These have always been admirable goals but they now appear to matter less to many news consumers. Journalism educators have to reaffirm the centrality of these tasks, to ensure graduates know they have a vital role to play in their community. Put simply, we cannot allow the jaundiced view that permeates some sections of local communities to compromise young journalists’ passion for wanting to make a difference to the society they serve.
This might once have been a noble, even esoteric expression of ambition. Now, it has to be central to the education and guidance of journalism students. But it will only have some value if they are actually taught the skills that enhance that job description. The mainstream media has known for several years that it is more important than ever to present verifiable material to its readers. The industry has, in some instances, taken the lead: the French newspaper Le Monde has established its own fact-checking unit to eliminate online fake news. The Washington Post fact-checks President Trump’s tweets and a British charity, Full Fact, is working on an app for journalists to be able to check statistics on the spot, and challenge them at press conferences (Pritchard, 2017).
The media knows that the cost of mistakes is not always financial, but arguably more damaging to reputations and credibility. The steady drip of media scandal, mistakes and beat-ups has eroded so much of the community belief in journalism. Sadly, it has also obscured so much of the good that journalism has done. The media’s basic commercial need to be read, watched and interacted with has driven a focus on ensuring material is correct. The old journo slogan for digital news—‘We might be wrong, but not for long’—has been universally discredited. Most reputable news websites will not rush to be first on line just for the sake of it—they will hold back the information until they can be sure they are right or have a definitive version. This determination to ensure information is trustworthy is more vital now with social media so firmly within the media’s focus as sources for news.

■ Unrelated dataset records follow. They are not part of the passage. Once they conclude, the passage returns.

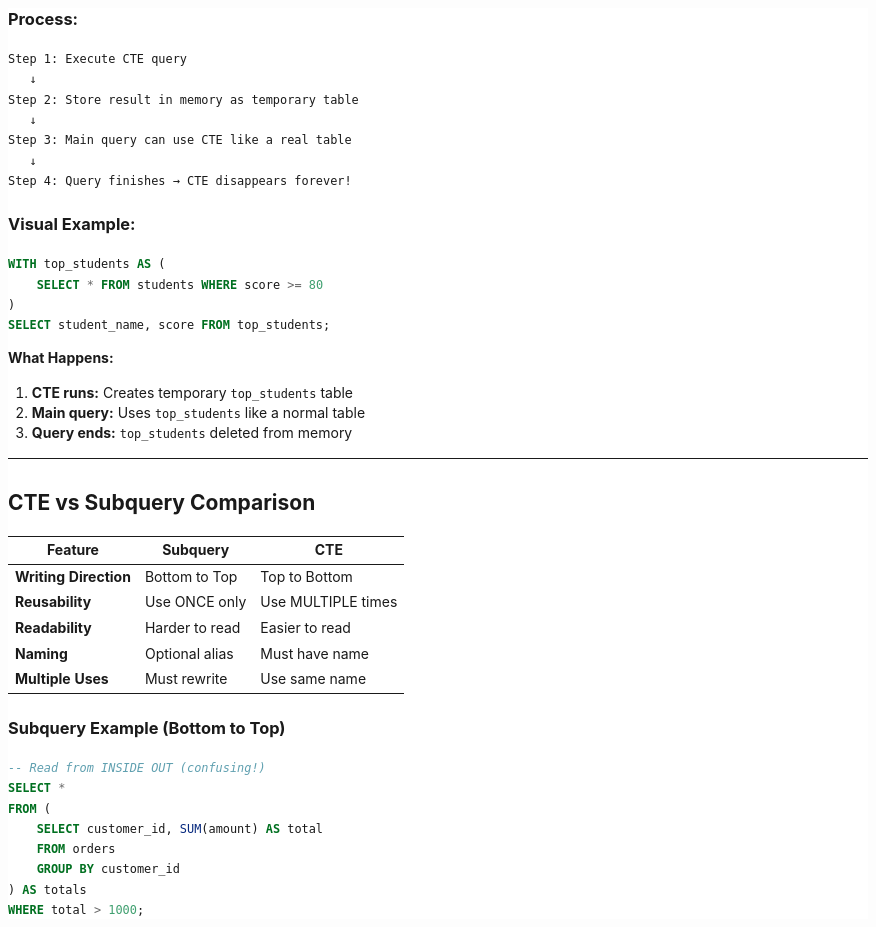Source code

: ### Process:

```
Step 1: Execute CTE query
   ↓
Step 2: Store result in memory as temporary table
   ↓
Step 3: Main query can use CTE like a real table
   ↓
Step 4: Query finishes → CTE disappears forever!
```

### Visual Example:

```sql
WITH top_students AS (
    SELECT * FROM students WHERE score >= 80
)
SELECT student_name, score FROM top_students;
```

**What Happens:**
1. **CTE runs:** Creates temporary `top_students` table
2. **Main query:** Uses `top_students` like a normal table
3. **Query ends:** `top_students` deleted from memory

---

## CTE vs Subquery Comparison

| Feature | Subquery | CTE |
|---------|----------|-----|
| **Writing Direction** | Bottom to Top | Top to Bottom |
| **Reusability** | Use ONCE only | Use MULTIPLE times |
| **Readability** | Harder to read | Easier to read |
| **Naming** | Optional alias | Must have name |
| **Multiple Uses** | Must rewrite | Use same name |

### Subquery Example (Bottom to Top)

```sql
-- Read from INSIDE OUT (confusing!)
SELECT *
FROM (
    SELECT customer_id, SUM(amount) AS total
    FROM orders
    GROUP BY customer_id
) AS totals
WHERE total > 1000;
```
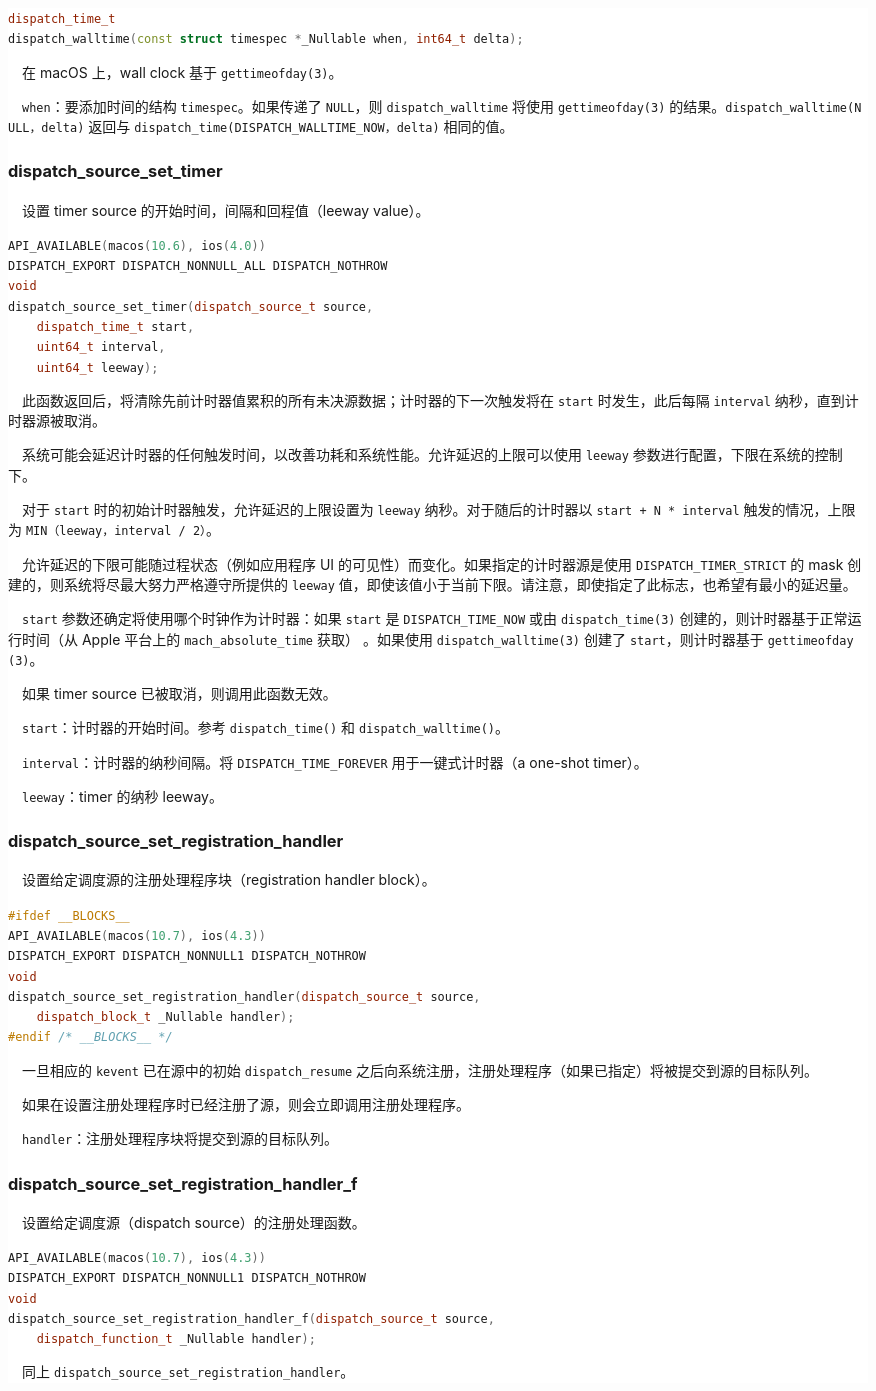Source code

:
 ```c++
dispatch_time_t
dispatch_walltime(const struct timespec *_Nullable when, int64_t delta);
```
&emsp;在 macOS 上，wall clock 基于 `gettimeofday(3)`。

&emsp;`when`：要添加时间的结构 `timespec`。如果传递了 `NULL`，则 `dispatch_walltime` 将使用 `gettimeofday(3)` 的结果。`dispatch_walltime(NULL，delta)` 返回与 `dispatch_time(DISPATCH_WALLTIME_NOW，delta)` 相同的值。
### dispatch_source_set_timer
&emsp;设置 timer source 的开始时间，间隔和回程值（leeway value）。
```c++
API_AVAILABLE(macos(10.6), ios(4.0))
DISPATCH_EXPORT DISPATCH_NONNULL_ALL DISPATCH_NOTHROW
void
dispatch_source_set_timer(dispatch_source_t source,
    dispatch_time_t start,
    uint64_t interval,
    uint64_t leeway);
```
&emsp;此函数返回后，将清除先前计时器值累积的所有未决源数据；计时器的下一次触发将在 `start` 时发生，此后每隔 `interval` 纳秒，直到计时器源被取消。

&emsp;系统可能会延迟计时器的任何触发时间，以改善功耗和系统性能。允许延迟的上限可以使用 `leeway` 参数进行配置，下限在系统的控制下。

&emsp;对于 `start` 时的初始计时器触发，允许延迟的上限设置为 `leeway` 纳秒。对于随后的计时器以 `start + N * interval` 触发的情况，上限为 `MIN（leeway，interval / 2）`。

&emsp;允许延迟的下限可能随过程状态（例如应用程序 UI 的可见性）而变化。如果指定的计时器源是使用 `DISPATCH_TIMER_STRICT` 的 mask 创建的，则系统将尽最大努力严格遵守所提供的 `leeway` 值，即使该值小于当前下限。请注意，即使指定了此标志，也希望有最小的延迟量。

&emsp;`start` 参数还确定将使用哪个时钟作为计时器：如果 `start` 是 `DISPATCH_TIME_NOW` 或由 `dispatch_time(3)` 创建的，则计时器基于正常运行时间（从 Apple 平台上的 `mach_absolute_time` 获取） 。如果使用 `dispatch_walltime(3)` 创建了 `start`，则计时器基于 `gettimeofday(3)`。

&emsp;如果 timer source 已被取消，则调用此函数无效。

&emsp;`start`：计时器的开始时间。参考 `dispatch_time()` 和 `dispatch_walltime()`。

&emsp;`interval`：计时器的纳秒间隔。将 `DISPATCH_TIME_FOREVER` 用于一键式计时器（a one-shot timer）。

&emsp;`leeway`：timer 的纳秒 leeway。
### dispatch_source_set_registration_handler
&emsp;设置给定调度源的注册处理程序块（registration handler block）。
```c++
#ifdef __BLOCKS__
API_AVAILABLE(macos(10.7), ios(4.3))
DISPATCH_EXPORT DISPATCH_NONNULL1 DISPATCH_NOTHROW
void
dispatch_source_set_registration_handler(dispatch_source_t source,
    dispatch_block_t _Nullable handler);
#endif /* __BLOCKS__ */
```
&emsp;一旦相应的 `kevent` 已在源中的初始 `dispatch_resume` 之后向系统注册，注册处理程序（如果已指定）将被提交到源的目标队列。

&emsp;如果在设置注册处理程序时已经注册了源，则会立即调用注册处理程序。

&emsp;`handler`：注册处理程序块将提交到源的目标队列。
### dispatch_source_set_registration_handler_f
&emsp;设置给定调度源（dispatch source）的注册处理函数。
```c++
API_AVAILABLE(macos(10.7), ios(4.3))
DISPATCH_EXPORT DISPATCH_NONNULL1 DISPATCH_NOTHROW
void
dispatch_source_set_registration_handler_f(dispatch_source_t source,
    dispatch_function_t _Nullable handler);
```
&emsp;同上 `dispatch_source_set_registration_handler`。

US journalism educators have been trying to establish a stronger focus on fact-checking and verification. Charles Glasser, of The Arthur Carter Center for Journalism at New York University’s Graduate School, takes a simple approach to the issue. ‘I teach reporters that “you can’t publish what you can’t prove,” . . . Where most media law classes teach “here’s how to get away with it,” I prefer to teach that good journalism is the best defense,’ he said (Stearns, 2016).
It is a laudatory and simple message that every journalism educator can appropriate. Tenacious journalism—civic-minded, social change, life-affirming reporting—is historically built on being able to know that the information being passed on to readers is verifiable. Faith has to be placed in facts. They are the cornerstones of the pact between journalists and readers. The word ‘fact’ only entered common usage about 350 years ago but it took on a power that was the reporter’s shield through generations of worn-out shoe leather. ‘Facts’ may be under assault but it is worth remembering their intrinsic power. ‘[T]hey trump authority: President Trump saying that the crowd at his inauguration was the largest ever, cannot make it true,’ historian David Wootton argues (Wootton, 2017).
Conclusion
The challenge for journalism educators is to make the discovery, preservation and dissemination of those facts—no matter how uncomfortable they may be—the key focus for every journalism student. The Internet is awash with opinions—personal views about everything from fingernail varnish to the Palestinian problem—but facts are a different matter. They have an objective value; it is time to go back to the basics of recognizing the centrality of facts to the job of journalism. Only then can we start to rebuild the trust with the community of news consumers.